The story is so well written that it is almost impossible NOT to read the entire book in one setting. There is so much information in this story that there's something to rediscover in every reading. Clara King Davis' lush voice and journalistic narrative binds the vignettes of family life from the beginning on board the Mayflower to the present day.

It's easy to feel the warmth of a craftsman's gentle hand in these stories. It's all here - Oklahoma's rough and rowdy cowboy past, farm living, two world wars, politics, the Great Depression, the red scare, bumper crops, tornadoes, and the hardest of times, the Dust Bowl. This story is fresh because there is so much more than that here. This is the story of a family that joins together, survives and then overcomes even the harshest adversity.

That family continues to flourish in Oklahoma. In the forward, page xv, is a picture of two little girls on horseback. My grandmother is on the gray horse. Her cousin, and author of this book, Clara King Davis, is on the dark thoroughbred. The story of their adventures on horseback continues on page 124. This book is a lot of fun to read. It is rare, but it is worth picking up a copy. You'll be glad you did.

Tuesday, February 06, 2007

Root canal "therapy"

Today my dentist told me that teeth are hard calcified objects, but their inner aspects are not completely solid. Inside every tooth there is a hollow space which entraps a tiny tooth demon. When the demon senses even the tiniest whiff of oxygen, it becomes ... excited.

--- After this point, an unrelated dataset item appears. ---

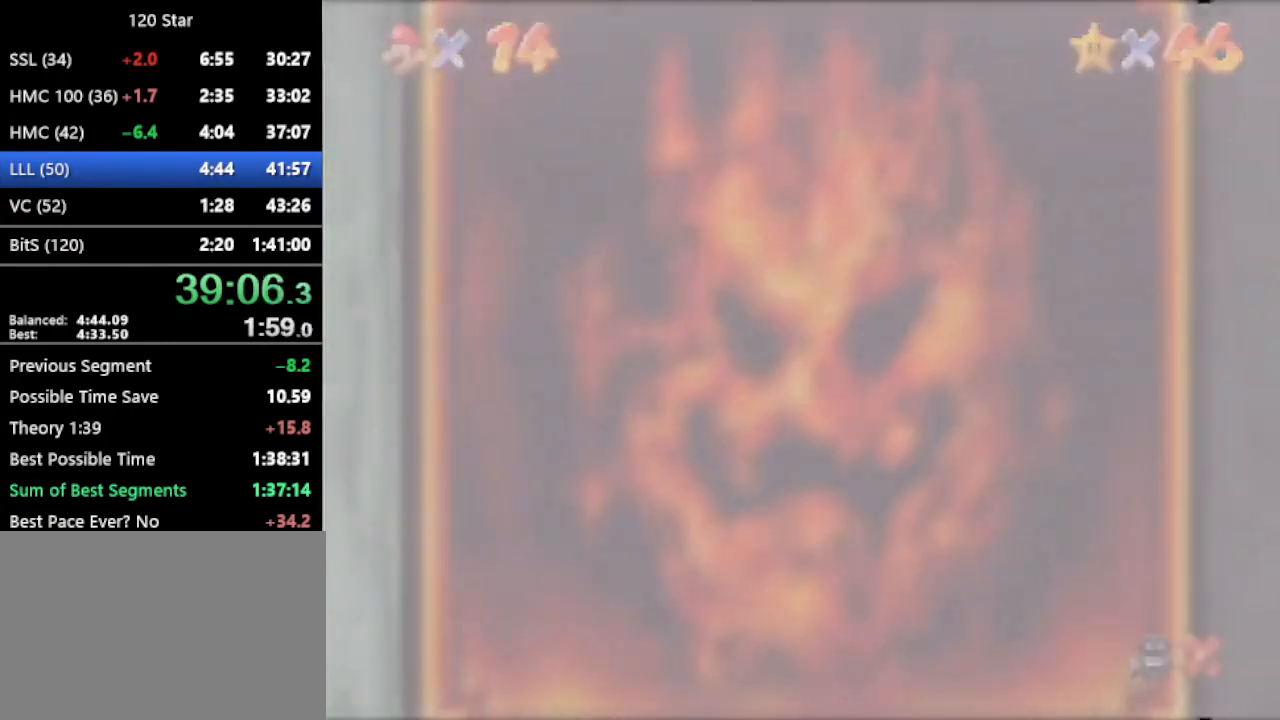
{"buttons": ["A"], "left_stick": "center", "events": [[67, "A", "up"], [167, "A", "down"], [233, "A", "up"], [300, "A", "down"], [434, "A", "up"], [467, "A", "down"]]}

The demon stabs the tooth's meaty nerve pulp with its pitchfork. It drinks. It sings old Warren Zevon songs purposely off key. The randy tooth demon pines for its eventual union with the Tooth Fairy. The painful throbbing I felt, the dentist said, was really the tooth demon stomping in time to "Werewolves of London".

Once when I was a child, one of the demons drilled his way out of a bicuspid. I thought there was nothing that can be done. The dentist pulled the tooth. Soon enough, a shiny new tooth grew in its spot. I vowed to brush and floss that shiny new tooth so I could keep it forever. But one day, many years later a bad thing happened and that shiny tooth cracked. The demon inside was trying to get loose. I went to the dentist hoping to save the tooth. He drilled and drilled, then stepped back in defeat. The buxom dental assistant dabbed the beads of sweat on Mr. Dentist's forehead. He went back in and bravely put a temporary filling over the chasm in my tooth.

Now I'm going to get some root canal "therapy". It's going to be a long two weeks until my appointment with Mr. Dentist. I've practically memorized the lyrics already of the 1987 classic "Sentimental Hygiene". What's next, "Life'll Kill Ya"? Yeah, it figures.